После ужина, оставшись наедине с г-жой фон Радольной, г-н Гесрейтер принялся разыгрывать роль промышленного магната. Расхаживая по комнате среди расшитых женских головных уборов, моделей кораблей и прочего своего возлюбленного хлама, которым был набит дом на Зеештрассе, он говорил о том, что его дела приобрели огромный размах, вышли далеко за пределы Баварии, имеют сейчас международное значение. Где им до него, этим мюнхенским крохоборам, у них ведь нет ни капли воображения. За отсутствием другой аудитории, он выплескивал перед Катариной всю красочно-романтическую мешанину, наполнявшую его истинно баварские мозги. Она молча слушала. Катарина собиралась расширить Луитпольдсбрун, модернизировать поместье, нуждалась в деньгах. Едва она намекнула на это, как г-н Гесрейтер выложил ей нужную сумму. Она отказалась принять деньги иначе, нежели в долг — точь-в-точь рурские промышленники, получающие кредит у государства.
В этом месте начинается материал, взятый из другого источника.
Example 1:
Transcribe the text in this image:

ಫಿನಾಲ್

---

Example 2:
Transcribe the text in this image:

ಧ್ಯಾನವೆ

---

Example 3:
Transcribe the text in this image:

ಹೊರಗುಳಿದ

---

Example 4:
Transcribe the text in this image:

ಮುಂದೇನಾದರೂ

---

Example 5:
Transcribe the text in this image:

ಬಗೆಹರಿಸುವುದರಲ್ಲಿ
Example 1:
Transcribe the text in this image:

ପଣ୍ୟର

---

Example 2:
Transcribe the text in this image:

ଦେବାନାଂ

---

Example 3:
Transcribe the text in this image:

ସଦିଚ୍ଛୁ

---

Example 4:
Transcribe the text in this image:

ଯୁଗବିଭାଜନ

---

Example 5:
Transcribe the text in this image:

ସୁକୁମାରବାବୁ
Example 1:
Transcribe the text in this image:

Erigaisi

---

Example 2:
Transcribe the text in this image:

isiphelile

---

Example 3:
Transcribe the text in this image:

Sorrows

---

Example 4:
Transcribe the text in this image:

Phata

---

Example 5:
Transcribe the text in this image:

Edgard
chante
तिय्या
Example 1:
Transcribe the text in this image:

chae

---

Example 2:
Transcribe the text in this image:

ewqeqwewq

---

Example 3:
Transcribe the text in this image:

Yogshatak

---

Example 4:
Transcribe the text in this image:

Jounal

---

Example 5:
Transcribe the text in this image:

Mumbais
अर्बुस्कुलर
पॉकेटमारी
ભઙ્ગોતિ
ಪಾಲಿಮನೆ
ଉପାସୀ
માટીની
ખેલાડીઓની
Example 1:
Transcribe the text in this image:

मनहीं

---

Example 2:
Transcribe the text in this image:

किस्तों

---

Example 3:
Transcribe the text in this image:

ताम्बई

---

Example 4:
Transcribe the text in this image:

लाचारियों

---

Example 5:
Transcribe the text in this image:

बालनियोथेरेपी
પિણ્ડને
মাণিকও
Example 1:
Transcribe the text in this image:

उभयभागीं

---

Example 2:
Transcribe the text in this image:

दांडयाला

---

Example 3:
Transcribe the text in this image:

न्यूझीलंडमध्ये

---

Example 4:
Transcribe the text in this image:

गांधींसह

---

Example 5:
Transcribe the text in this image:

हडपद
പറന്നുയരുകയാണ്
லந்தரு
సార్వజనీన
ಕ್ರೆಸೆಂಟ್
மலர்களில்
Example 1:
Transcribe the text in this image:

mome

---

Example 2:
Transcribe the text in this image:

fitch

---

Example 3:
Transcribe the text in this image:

Теперь г-н Гесрейтер ворочал такими делами, которые действительно требовали сосредоточенного внимания. И все-таки он, как добропорядочный мюнхенец, исполнял свой гражданский долг. Так, например, «истинные германцы» решили по случаю освящения их знамен установить на Одеонсплац громадную деревянную статую Руперта Кутцнера, а затем сверху донизу обить ее железными гвоздями. Кто воспротивился этому, как не Пауль Гесрейтер? Или грандиозное всенародное зрелище — «Кровавый сочельник в Зендлинге», которым г-н Пфаундлер решил возместить карнавал, отмененный в этом году ввиду напряженной обстановки. Кто, как не г-н Гесрейтер, обещал помочь ему воплотить этот замысел? Он уже представлял себе, как на колеснице, влекомой львами, появится в финале г-жа фон Радольная, вся в белом, с обнаженными могучими руками — настоящее олицетворение Баварии.